An article by Meir Ronen (1982): Eternally displaced.
 The Jerusalem Post Magazine, Fri day, Feb. 19th.

Once upon a time there were artists who told us a story; the "literary" content of their work was one of its more important components. Since then art has become increasingly occupied with itself: the subject of a work of art has become how it is done. What has survived of socially or politically oriented art has become dehumanized and sterile and we are rarely moved by it.

 It is all the more surprising to enter Yefim Ladizhinsky's Second Israeli show and to be bowled over by the personal bitterness that wells out of the images in it, the bitterness of the eternally displaced person. Ladizhinsky was born in Odessa 70 years ago and until he came here, in 1978,

he pursued a successful career in Russia as a painter and theatre designer. He was the only new arrival from Russia to be given a show at the Israel Museum (1979) a remarkable series of semi-naive but marvelously painted canvases depicting life (mostly Jewish) in Odessa during the twenties .His current show occupies all four galleries of this huge venue and is divided into four parts. "Mama" 1947-68, consists of virtuoso drawings and watercolours of his aged mother, probably the finest works of their type ever seen here. The watercolour of his mother of his mama crocheting is one of the best academic watercolour I have ever seen; the technique is masterly, the feeling for flesh and textiles superb. "The Carcasses" (skeletons?), 1976-78, which immediately preceded his aliya [immigration], are allegoric-symbolic fantasies in close line; they reek of alienation, from Christian symbols, among others. "Roots", 1980-81, drawings in a similar technique but with color added, express his preoccupation with finding a literal symbol (trees) for his coming here, but they lack conviction. It is not hard to see why when one turns to the spiritual center of the shaw "The Eternal Jew", 1979-81, canvasses in which Ladizhinsky appears over and over again as the artist crucified, or in the mourning in his own casket beneath the Knesset, or pierced to the heart with an arrow, naked a la St. Sebastian. A series of self-portraits are suspended from the points of a Russian star in one work and from those of a Magen David in another, with all heads crossed out . rejected there, rejected here, the artist seems to be saying.

• _INFORMATION PROVIDED_:
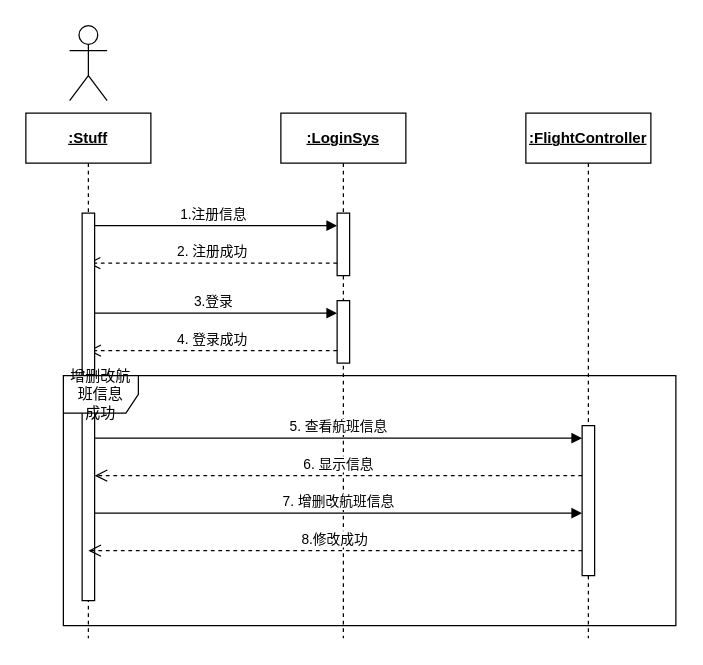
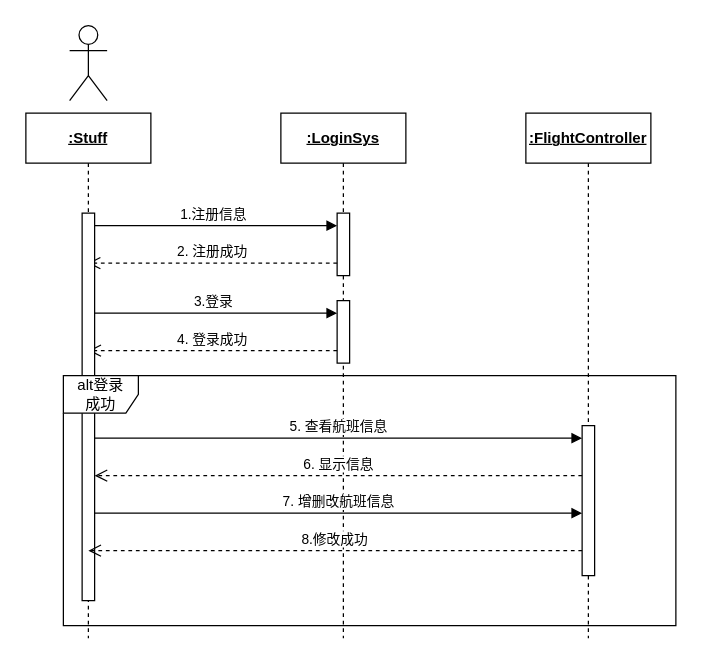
  <mxCell id="0" />
  <mxCell id="1" parent="0" />
  <mxCell id="2" value="" style="shape=umlActor;verticalLabelPosition=bottom;verticalAlign=top;html=1;" vertex="1" parent="1"><mxGeometry x="55" y="20" width="30" height="60" as="geometry" /></mxCell>
  <mxCell id="3" value="&lt;u&gt;&lt;b&gt;:Stuff&lt;/b&gt;&lt;/u&gt;" style="shape=umlLifeline;perimeter=lifelinePerimeter;whiteSpace=wrap;html=1;container=1;dropTarget=0;collapsible=0;recursiveResize=0;outlineConnect=0;portConstraint=eastwest;newEdgeStyle={&quot;edgeStyle&quot;:&quot;elbowEdgeStyle&quot;,&quot;elbow&quot;:&quot;vertical&quot;,&quot;curved&quot;:0,&quot;rounded&quot;:0};" vertex="1" parent="1"><mxGeometry x="20" y="90" width="100" height="420" as="geometry" /></mxCell>
  <mxCell id="4" value="&lt;b&gt;&lt;u&gt;:LoginSys&lt;/u&gt;&lt;/b&gt;" style="shape=umlLifeline;perimeter=lifelinePerimeter;whiteSpace=wrap;html=1;container=1;dropTarget=0;collapsible=0;recursiveResize=0;outlineConnect=0;portConstraint=eastwest;newEdgeStyle={&quot;edgeStyle&quot;:&quot;elbowEdgeStyle&quot;,&quot;elbow&quot;:&quot;vertical&quot;,&quot;curved&quot;:0,&quot;rounded&quot;:0};" vertex="1" parent="1"><mxGeometry x="224" y="90" width="100" height="420" as="geometry" /></mxCell>
  <mxCell id="5" value="" style="html=1;points=[];perimeter=orthogonalPerimeter;outlineConnect=0;targetShapes=umlLifeline;portConstraint=eastwest;newEdgeStyle={&quot;edgeStyle&quot;:&quot;elbowEdgeStyle&quot;,&quot;elbow&quot;:&quot;vertical&quot;,&quot;curved&quot;:0,&quot;rounded&quot;:0};" vertex="1" parent="4"><mxGeometry x="45" y="80" width="10" height="50" as="geometry" /></mxCell>
  <mxCell id="6" value="" style="html=1;points=[];perimeter=orthogonalPerimeter;outlineConnect=0;targetShapes=umlLifeline;portConstraint=eastwest;newEdgeStyle={&quot;edgeStyle&quot;:&quot;elbowEdgeStyle&quot;,&quot;elbow&quot;:&quot;vertical&quot;,&quot;curved&quot;:0,&quot;rounded&quot;:0};" vertex="1" parent="4"><mxGeometry x="45" y="150" width="10" height="50" as="geometry" /></mxCell>
  <mxCell id="7" value="3.登录" style="html=1;verticalAlign=bottom;endArrow=block;edgeStyle=elbowEdgeStyle;elbow=vertical;curved=0;rounded=0;" edge="1" parent="4" target="6"><mxGeometry relative="1" as="geometry"><mxPoint x="-154" y="160" as="sourcePoint" /><Array as="points"><mxPoint x="-84" y="160" /></Array></mxGeometry></mxCell>
  <mxCell id="8" value="4. 登录成功" style="html=1;verticalAlign=bottom;endArrow=open;dashed=1;endSize=8;edgeStyle=elbowEdgeStyle;elbow=vertical;curved=0;rounded=0;" edge="1" parent="4" source="6"><mxGeometry x="0.005" relative="1" as="geometry"><mxPoint x="-154" y="190" as="targetPoint" /><Array as="points"><mxPoint x="-84" y="190" /></Array><mxPoint as="offset" /></mxGeometry></mxCell>
  <mxCell id="9" value="&lt;u&gt;&lt;b&gt;:FlightController&lt;/b&gt;&lt;/u&gt;" style="shape=umlLifeline;perimeter=lifelinePerimeter;whiteSpace=wrap;html=1;container=1;dropTarget=0;collapsible=0;recursiveResize=0;outlineConnect=0;portConstraint=eastwest;newEdgeStyle={&quot;edgeStyle&quot;:&quot;elbowEdgeStyle&quot;,&quot;elbow&quot;:&quot;vertical&quot;,&quot;curved&quot;:0,&quot;rounded&quot;:0};" vertex="1" parent="1"><mxGeometry x="420" y="90" width="100" height="420" as="geometry" /></mxCell>
  <mxCell id="10" value="1.注册信息" style="html=1;verticalAlign=bottom;endArrow=block;edgeStyle=elbowEdgeStyle;elbow=vertical;curved=0;rounded=0;" edge="1" parent="1" source="3" target="5"><mxGeometry relative="1" as="geometry"><mxPoint x="199" y="170" as="sourcePoint" /><Array as="points"><mxPoint x="140" y="180" /></Array></mxGeometry></mxCell>
  <mxCell id="11" value="2. 注册成功" style="html=1;verticalAlign=bottom;endArrow=open;dashed=1;endSize=8;edgeStyle=elbowEdgeStyle;elbow=vertical;curved=0;rounded=0;" edge="1" parent="1" source="5" target="3"><mxGeometry relative="1" as="geometry"><mxPoint x="199" y="245" as="targetPoint" /><Array as="points"><mxPoint x="140" y="210" /></Array></mxGeometry></mxCell>
  <mxCell id="12" value="" style="html=1;points=[];perimeter=orthogonalPerimeter;outlineConnect=0;targetShapes=umlLifeline;portConstraint=eastwest;newEdgeStyle={&quot;edgeStyle&quot;:&quot;elbowEdgeStyle&quot;,&quot;elbow&quot;:&quot;vertical&quot;,&quot;curved&quot;:0,&quot;rounded&quot;:0};" vertex="1" parent="1"><mxGeometry x="65" y="170" width="10" height="310" as="geometry" /></mxCell>
  <mxCell id="13" value="" style="html=1;points=[];perimeter=orthogonalPerimeter;outlineConnect=0;targetShapes=umlLifeline;portConstraint=eastwest;newEdgeStyle={&quot;edgeStyle&quot;:&quot;elbowEdgeStyle&quot;,&quot;elbow&quot;:&quot;vertical&quot;,&quot;curved&quot;:0,&quot;rounded&quot;:0};" vertex="1" parent="1"><mxGeometry x="465" y="340" width="10" height="120" as="geometry" /></mxCell>
  <mxCell id="14" value="5. 查看航班信息" style="html=1;verticalAlign=bottom;endArrow=block;edgeStyle=elbowEdgeStyle;elbow=vertical;curved=0;rounded=0;" edge="1" parent="1" source="12" target="13"><mxGeometry relative="1" as="geometry"><mxPoint x="121" y="350" as="sourcePoint" /><Array as="points"><mxPoint x="250" y="350" /><mxPoint x="191" y="400" /></Array></mxGeometry></mxCell>
  <mxCell id="15" value="6. 显示信息" style="html=1;verticalAlign=bottom;endArrow=open;dashed=1;endSize=8;edgeStyle=elbowEdgeStyle;elbow=vertical;curved=0;rounded=0;" edge="1" parent="1" source="13" target="12"><mxGeometry relative="1" as="geometry"><mxPoint x="120" y="380" as="targetPoint" /><Array as="points"><mxPoint x="170" y="380" /><mxPoint x="191" y="430" /></Array></mxGeometry></mxCell>
  <mxCell id="16" value="7. 增删改航班信息" style="html=1;verticalAlign=bottom;endArrow=block;edgeStyle=elbowEdgeStyle;elbow=vertical;curved=0;rounded=0;" edge="1" parent="1"><mxGeometry relative="1" as="geometry"><mxPoint x="75" y="410" as="sourcePoint" /><Array as="points"><mxPoint x="250" y="410" /><mxPoint x="191" y="460" /></Array><mxPoint x="465" y="410" as="targetPoint" /></mxGeometry></mxCell>
- <mxCell id="17" value="增删改航班信息&lt;br&gt;成功" style="shape=umlFrame;whiteSpace=wrap;html=1;pointerEvents=0;" vertex="1" parent="1"><mxGeometry x="50" y="300" width="490" height="200" as="geometry" /></mxCell>
+ <mxCell id="17" value="alt登录&lt;br&gt;成功" style="shape=umlFrame;whiteSpace=wrap;html=1;pointerEvents=0;" vertex="1" parent="1"><mxGeometry x="50" y="300" width="490" height="200" as="geometry" /></mxCell>
  <mxCell id="18" value="8.修改成功" style="html=1;verticalAlign=bottom;endArrow=open;dashed=1;endSize=8;edgeStyle=elbowEdgeStyle;elbow=vertical;curved=0;rounded=0;" edge="1" parent="1" source="13"><mxGeometry relative="1" as="geometry"><mxPoint x="150" y="440" as="sourcePoint" /><mxPoint x="70" y="440" as="targetPoint" /></mxGeometry></mxCell>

• _GIVEN EXERCISE A_:
Answer these questions from the review of Yefim Ladizhinsky's exhibition, using one line per answer and marking each (i), (ii), (iii) to match:
(i) In which city was Ladizhinsky born?
(ii) In what year did he come to Israel?
(iii) Which institution gave him a show in 1979?
• _GIVEN EXERCISE B_:
Condense the paragraph of the review of Yefim Ladizhinsky's exhibition that begins "Once upon a time" into a shorter version, keeping its main points.
• _GIVEN EXERCISE C_:
Carry on the review of Yefim Ladizhinsky's exhibition from its final sentence.

• _RESPONSE A_:
(i) Odessa
(ii) 1978
(iii) The Israel Museum

• _RESPONSE B_:
Artists once told stories, and the "literary" content of their work mattered greatly. Art has since turned inward, so that a work's subject is now how it is made. What remains of socially or politically oriented art has become dehumanized and sterile, and it rarely moves us.

• _RESPONSE C_:
The less autobiographical pictures are equally striking: Chagall's Rabbi with the Tora, suspended upside down in the sea of Arab headcloths, or on a trial before an eternal tribunal headed by the czar and flanked by Lenin and Stalin and their successors. It is a tribute to the power of these pessimistic images that we hardly pouse to look into the many passages of fine painting that have gone into most of these works, particularly the Rabbi and the marvellously harmonized portrait of the artist as an arrow struck martyr.

The sad message of this show seems to be: you can't win. It has nothing to do with the spirit that has kept Judaism alive or which built up this country. The artist's self-pitying view is an intensely personal one, perhaps the result of his being "ignored" by the authorities (prominent artists in Russia are given official positions and pensions to much) or being sent to live in a shikun box among people whose language he refuses to cope with. But out of the gloom and alienation have come some remarkably moving, intensely personal paintings .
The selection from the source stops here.